Create Job Submission
Creating effective job submissions is fundamental to successfully running computational workloads on Vantage clusters. This guide covers the complete process from planning to execution.
Planning Your Job Submission
Requirements Analysis
Before creating a submission, analyze your computational needs:
Workload Characteristics
- Computation Type: CPU-intensive, memory-intensive, GPU-accelerated, or I/O-heavy
- Parallelization: Single-threaded, multi-threaded, or distributed processing
- Runtime Estimate: Expected execution time based on data size and complexity
- Resource Scaling: How resource requirements scale with input size
Data Requirements
- Input Data Size: Volume of data to be processed
- Data Location: Where input data is stored and accessibility
- Output Size: Expected volume of results and intermediate files
- Data Transfer: Network bandwidth requirements for data movement
Software Dependencies
- Programming Environment: Python, R, MATLAB, or other languages
- Libraries and Modules: Required software packages and versions
- Licensing: Software licensing requirements and availability
- Containers: Need for containerized environments
Job Submission Methods
Command Line Submission
Direct submission using cluster scheduler commands:
#!/bin/bash
# Basic SLURM job submission
sbatch --job-name=data_analysis \
--account=research_project \
--partition=compute \
--nodes=1 \
--cpus-per-task=16 \
--mem=64G \
--time=08:00:00 \
--output=logs/analysis_%j.out \
--error=logs/analysis_%j.err \
analysis_script.sh
Advanced Submission Scripts
Creating comprehensive submission scripts:
#!/bin/bash
#SBATCH --job-name=ml_training
#SBATCH --account=ml_research
#SBATCH --partition=gpu
#SBATCH --nodes=1
#SBATCH --cpus-per-task=32
#SBATCH --mem=256G
#SBATCH --gres=gpu:a100:4
#SBATCH --time=24:00:00
#SBATCH --output=logs/training_%j.out
#SBATCH --error=logs/training_%j.err
#SBATCH --mail-type=BEGIN,END,FAIL
#SBATCH --mail-user=researcher@university.edu
# Set strict error handling
set -euo pipefail
# Load required modules
module purge
module load python/3.9
module load cuda/11.8
module load cudnn/8.6
# Set environment variables
export OMP_NUM_THREADS=32
export CUDA_VISIBLE_DEVICES=0,1,2,3
export PYTHONPATH="${PYTHONPATH}:$(pwd)/src"
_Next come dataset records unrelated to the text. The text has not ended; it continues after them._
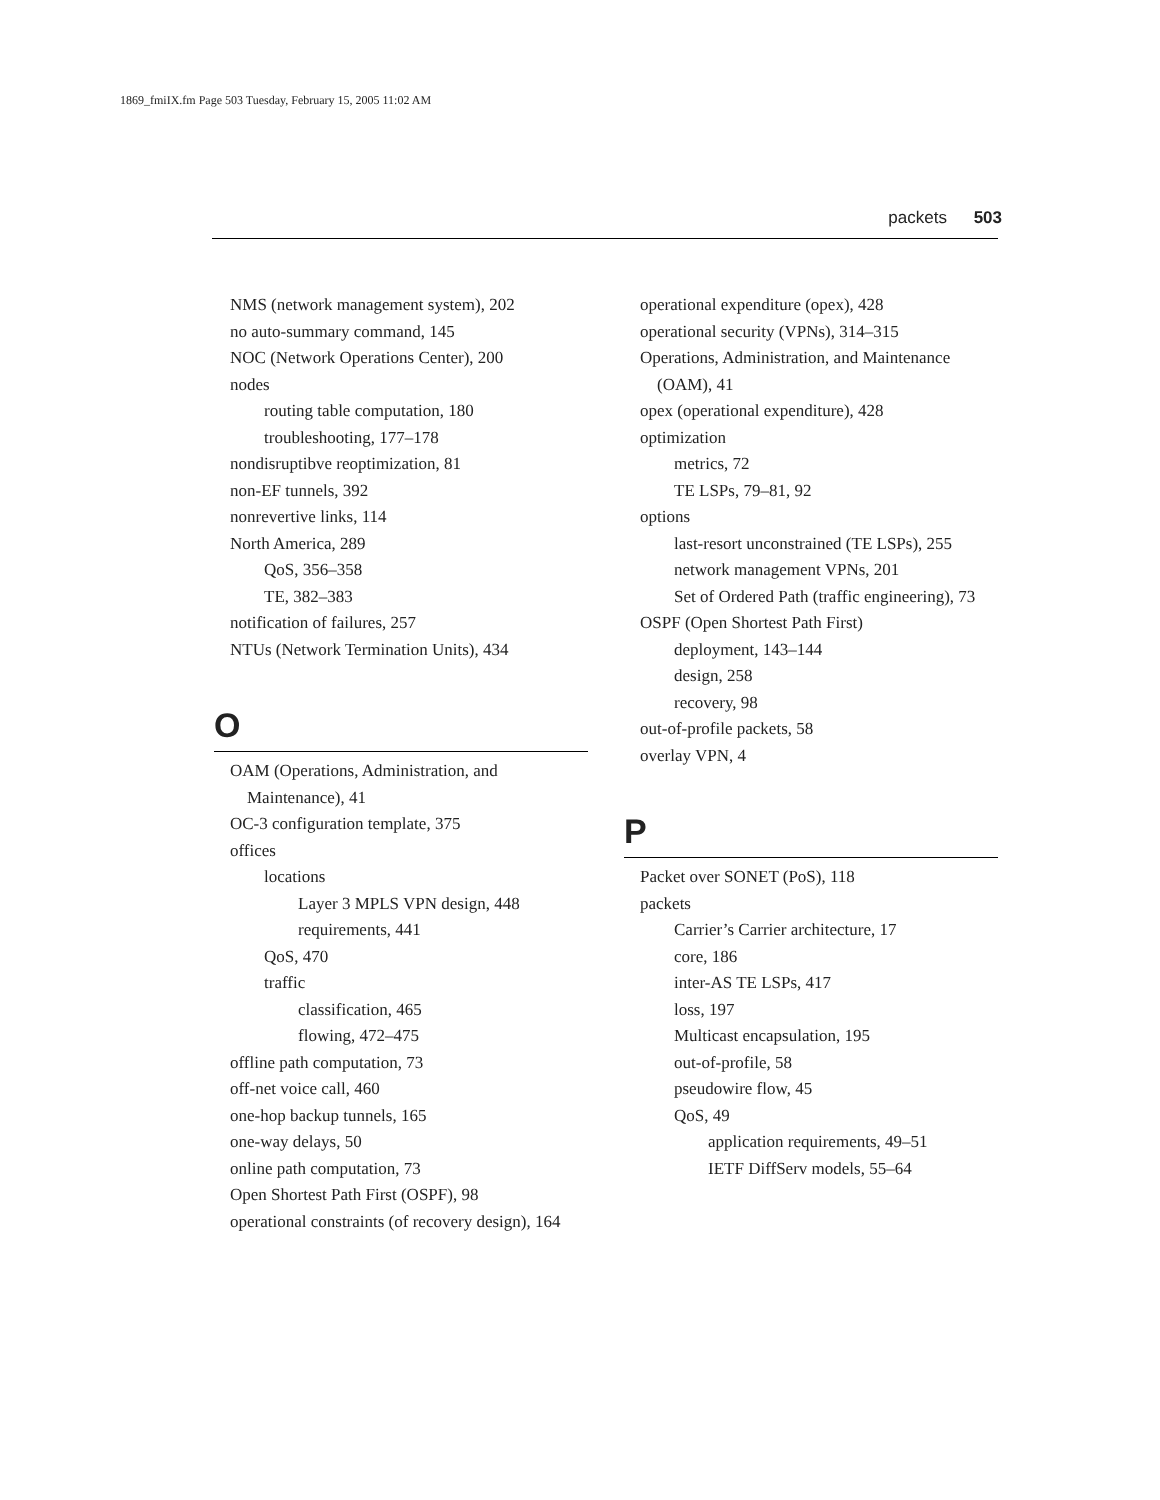1869_fmiIX.fm Page 503 Tuesday, February 15, 2005 11:02 AM
packets 503
NMS (network management system), 202
no auto-summary command, 145
NOC (Network Operations Center), 200
nodes
routing table computation, 180
troubleshooting, 177–178
nondisruptibve reoptimization, 81
non-EF tunnels, 392
nonrevertive links, 114
North America, 289
QoS, 356–358
TE, 382–383
notification of failures, 257
NTUs (Network Termination Units), 434
O
OAM (Operations, Administration, and Maintenance), 41
OC-3 configuration template, 375
offices
locations
Layer 3 MPLS VPN design, 448
requirements, 441
QoS, 470
traffic
classification, 465
flowing, 472–475
offline path computation, 73
off-net voice call, 460
one-hop backup tunnels, 165
one-way delays, 50
online path computation, 73
Open Shortest Path First (OSPF), 98
operational constraints (of recovery design), 164
operational expenditure (opex), 428
operational security (VPNs), 314–315
Operations, Administration, and Maintenance (OAM), 41
opex (operational expenditure), 428
optimization
metrics, 72
TE LSPs, 79–81, 92
options
last-resort unconstrained (TE LSPs), 255
network management VPNs, 201
Set of Ordered Path (traffic engineering), 73
OSPF (Open Shortest Path First)
deployment, 143–144
design, 258
recovery, 98
out-of-profile packets, 58
overlay VPN, 4
P
Packet over SONET (PoS), 118
packets
Carrier’s Carrier architecture, 17
core, 186
inter-AS TE LSPs, 417
loss, 197
Multicast encapsulation, 195
out-of-profile, 58
pseudowire flow, 45
QoS, 49
application requirements, 49–51
IETF DiffServ models, 55–64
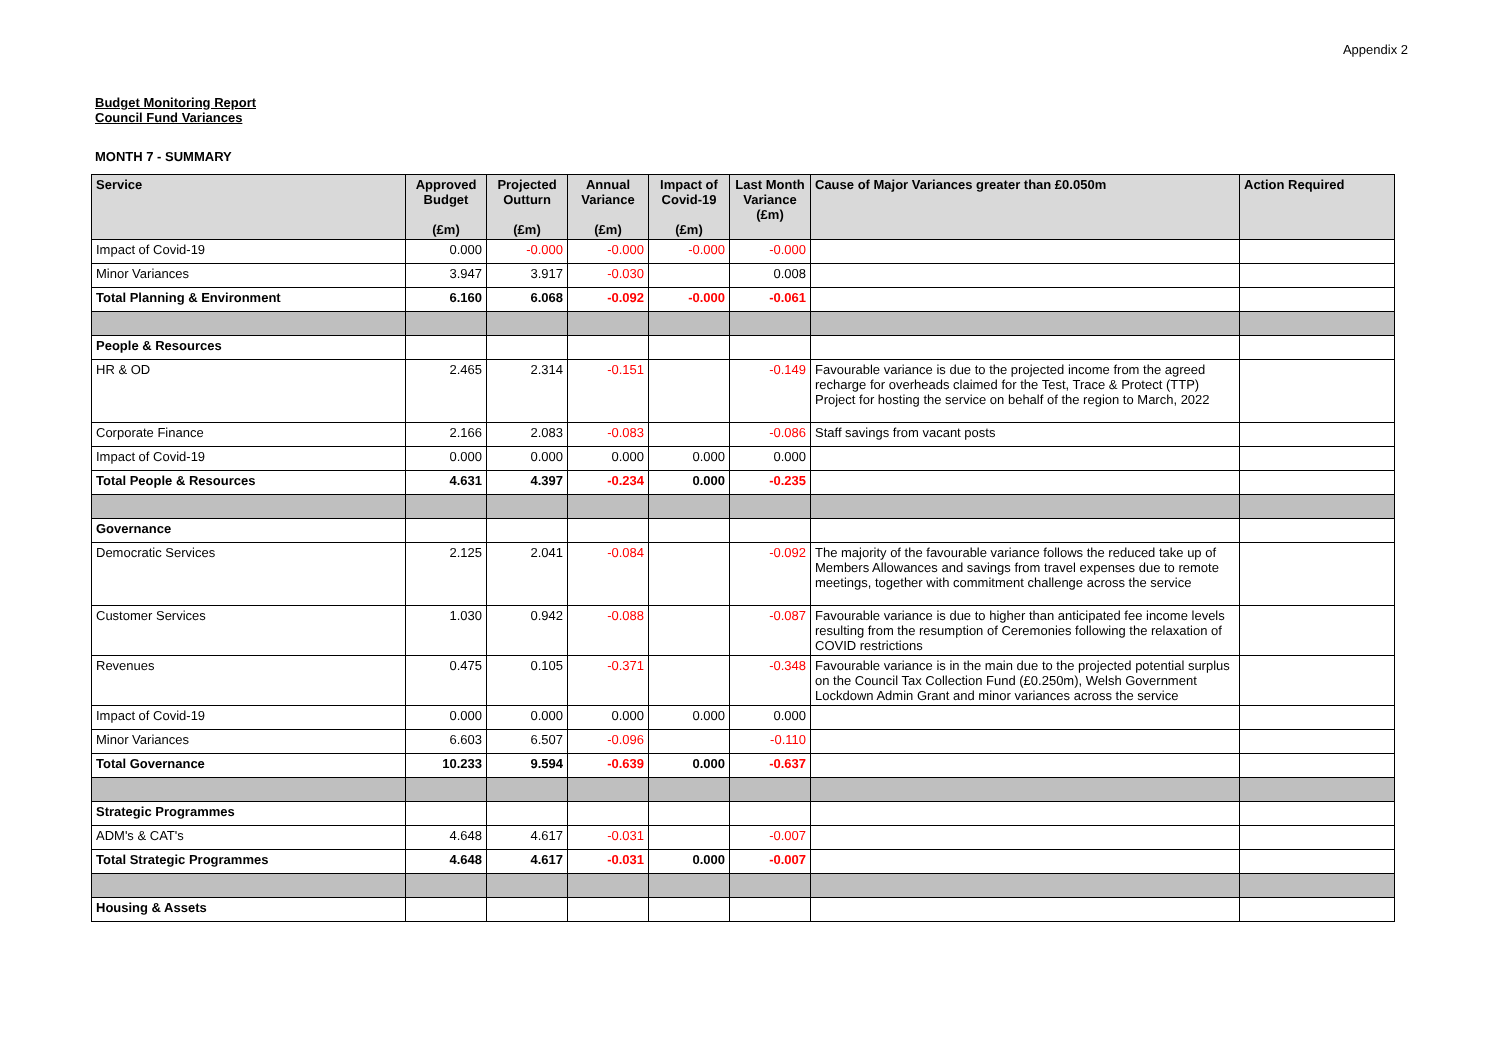Appendix 2
Budget Monitoring Report
Council Fund Variances
MONTH 7 - SUMMARY
| Service | Approved Budget (£m) | Projected Outturn (£m) | Annual Variance (£m) | Impact of Covid-19 (£m) | Last Month Variance (£m) | Cause of Major Variances greater than £0.050m | Action Required |
| --- | --- | --- | --- | --- | --- | --- | --- |
| Impact of Covid-19 | 0.000 | -0.000 | -0.000 | -0.000 | -0.000 | | |
| Minor Variances | 3.947 | 3.917 | -0.030 | | 0.008 | | |
| Total Planning & Environment | 6.160 | 6.068 | -0.092 | -0.000 | -0.061 | | |
| People & Resources | | | | | | | |
| HR & OD | 2.465 | 2.314 | -0.151 | | -0.149 | Favourable variance is due to the projected income from the agreed recharge for overheads claimed for the Test, Trace & Protect (TTP) Project for hosting the service on behalf of the region to March, 2022 | |
| Corporate Finance | 2.166 | 2.083 | -0.083 | | -0.086 | Staff savings from vacant posts | |
| Impact of Covid-19 | 0.000 | 0.000 | 0.000 | 0.000 | 0.000 | | |
| Total People & Resources | 4.631 | 4.397 | -0.234 | 0.000 | -0.235 | | |
| Governance | | | | | | | |
| Democratic Services | 2.125 | 2.041 | -0.084 | | -0.092 | The majority of the favourable variance follows the reduced take up of Members Allowances and savings from travel expenses due to remote meetings, together with commitment challenge across the service | |
| Customer Services | 1.030 | 0.942 | -0.088 | | -0.087 | Favourable variance is due to higher than anticipated fee income levels resulting from the resumption of Ceremonies following the relaxation of COVID restrictions | |
| Revenues | 0.475 | 0.105 | -0.371 | | -0.348 | Favourable variance is in the main due to the projected potential surplus on the Council Tax Collection Fund (£0.250m), Welsh Government Lockdown Admin Grant and minor variances across the service | |
| Impact of Covid-19 | 0.000 | 0.000 | 0.000 | 0.000 | 0.000 | | |
| Minor Variances | 6.603 | 6.507 | -0.096 | | -0.110 | | |
| Total Governance | 10.233 | 9.594 | -0.639 | 0.000 | -0.637 | | |
| Strategic Programmes | | | | | | | |
| ADM's & CAT's | 4.648 | 4.617 | -0.031 | | -0.007 | | |
| Total Strategic Programmes | 4.648 | 4.617 | -0.031 | 0.000 | -0.007 | | |
| Housing & Assets | | | | | | | |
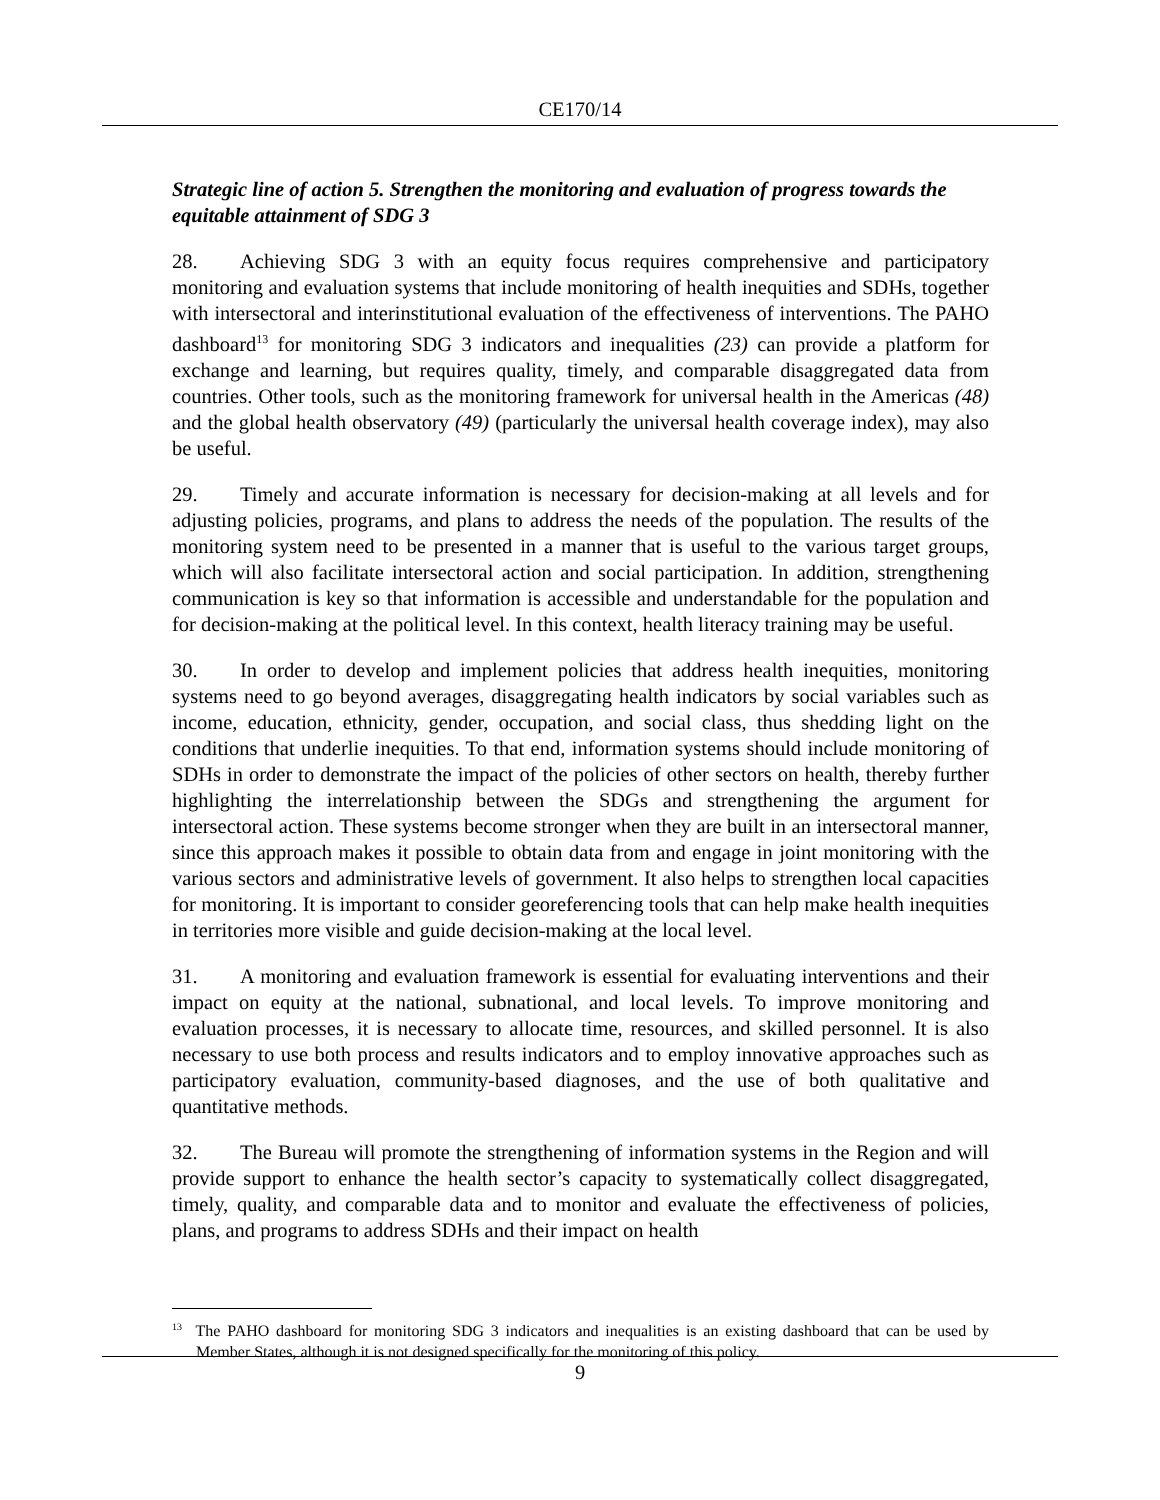CE170/14
Strategic line of action 5. Strengthen the monitoring and evaluation of progress towards the equitable attainment of SDG 3
28. Achieving SDG 3 with an equity focus requires comprehensive and participatory monitoring and evaluation systems that include monitoring of health inequities and SDHs, together with intersectoral and interinstitutional evaluation of the effectiveness of interventions. The PAHO dashboard<sup>13</sup> for monitoring SDG 3 indicators and inequalities (23) can provide a platform for exchange and learning, but requires quality, timely, and comparable disaggregated data from countries. Other tools, such as the monitoring framework for universal health in the Americas (48) and the global health observatory (49) (particularly the universal health coverage index), may also be useful.
29. Timely and accurate information is necessary for decision-making at all levels and for adjusting policies, programs, and plans to address the needs of the population. The results of the monitoring system need to be presented in a manner that is useful to the various target groups, which will also facilitate intersectoral action and social participation. In addition, strengthening communication is key so that information is accessible and understandable for the population and for decision-making at the political level. In this context, health literacy training may be useful.
30. In order to develop and implement policies that address health inequities, monitoring systems need to go beyond averages, disaggregating health indicators by social variables such as income, education, ethnicity, gender, occupation, and social class, thus shedding light on the conditions that underlie inequities. To that end, information systems should include monitoring of SDHs in order to demonstrate the impact of the policies of other sectors on health, thereby further highlighting the interrelationship between the SDGs and strengthening the argument for intersectoral action. These systems become stronger when they are built in an intersectoral manner, since this approach makes it possible to obtain data from and engage in joint monitoring with the various sectors and administrative levels of government. It also helps to strengthen local capacities for monitoring. It is important to consider georeferencing tools that can help make health inequities in territories more visible and guide decision-making at the local level.
31. A monitoring and evaluation framework is essential for evaluating interventions and their impact on equity at the national, subnational, and local levels. To improve monitoring and evaluation processes, it is necessary to allocate time, resources, and skilled personnel. It is also necessary to use both process and results indicators and to employ innovative approaches such as participatory evaluation, community-based diagnoses, and the use of both qualitative and quantitative methods.
32. The Bureau will promote the strengthening of information systems in the Region and will provide support to enhance the health sector’s capacity to systematically collect disaggregated, timely, quality, and comparable data and to monitor and evaluate the effectiveness of policies, plans, and programs to address SDHs and their impact on health
<sup>13</sup> The PAHO dashboard for monitoring SDG 3 indicators and inequalities is an existing dashboard that can be used by Member States, although it is not designed specifically for the monitoring of this policy.
9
# Create output directories
mkdir -p logs models checkpoints
# Activate virtual environment
source venv/bin/activate
# Validate input data
if [[ ! -f "data/training_data.h5" ]]; then
echo "Error: Training data not found" >&2
exit 1
fi
# Start training with logging
echo "Starting training at $(date)"
echo "Job ID: $SLURM_JOB_ID"
echo "Node: $SLURMD_NODENAME"
echo "GPUs: $CUDA_VISIBLE_DEVICES"
python train_model.py \
--data data/training_data.h5 \
--output models/experiment_$(date +%Y%m%d_%H%M%S) \
--batch-size 128 \
--epochs 100 \
--learning-rate 0.001 \
--checkpoint-freq 10 \
--gpus 4 \
--verbose
echo "Training completed at $(date)"
Interactive Job Submission
Creating interactive computing sessions:
# Request interactive session
srun --job-name=interactive_analysis \
--partition=interactive \
--cpus-per-task=8 \
--mem=32G \
--time=04:00:00 \
--pty bash
# Alternative: Submit interactive job
sbatch --job-name=jupyter_session \
--partition=interactive \
--cpus-per-task=8 \
--mem=32G \
--time=08:00:00 \
jupyter_server.sh
Resource Specification
CPU and Memory Configuration
Optimize CPU and memory allocation:
# CPU-intensive job
#SBATCH --cpus-per-task=64
#SBATCH --mem=128G
# Memory-intensive job
#SBATCH --cpus-per-task=16
#SBATCH --mem=512G
# Balanced compute job
#SBATCH --cpus-per-task=32
#SBATCH --mem=256G
GPU Resource Allocation
Specify GPU requirements effectively:
# Single GPU job
#SBATCH --gres=gpu:1
#SBATCH --cpus-per-task=8
#SBATCH --mem=64G
# Multi-GPU training
#SBATCH --gres=gpu:v100:4
#SBATCH --cpus-per-task=32
#SBATCH --mem=256G
# Specific GPU type
#SBATCH --gres=gpu:a100:2
#SBATCH --constraint=gpu_mem_80gb
Storage and I/O Configuration
Configure storage for optimal performance:
#!/bin/bash
#SBATCH --job-name=data_processing
#SBATCH --tmp=500G # Local scratch space
# Use local scratch for intensive I/O
SCRATCH_DIR="/tmp/job_${SLURM_JOB_ID}"
mkdir -p "$SCRATCH_DIR"
# Copy input data to scratch
echo "Copying data to local scratch..."
cp -r /shared/input_data/* "$SCRATCH_DIR/"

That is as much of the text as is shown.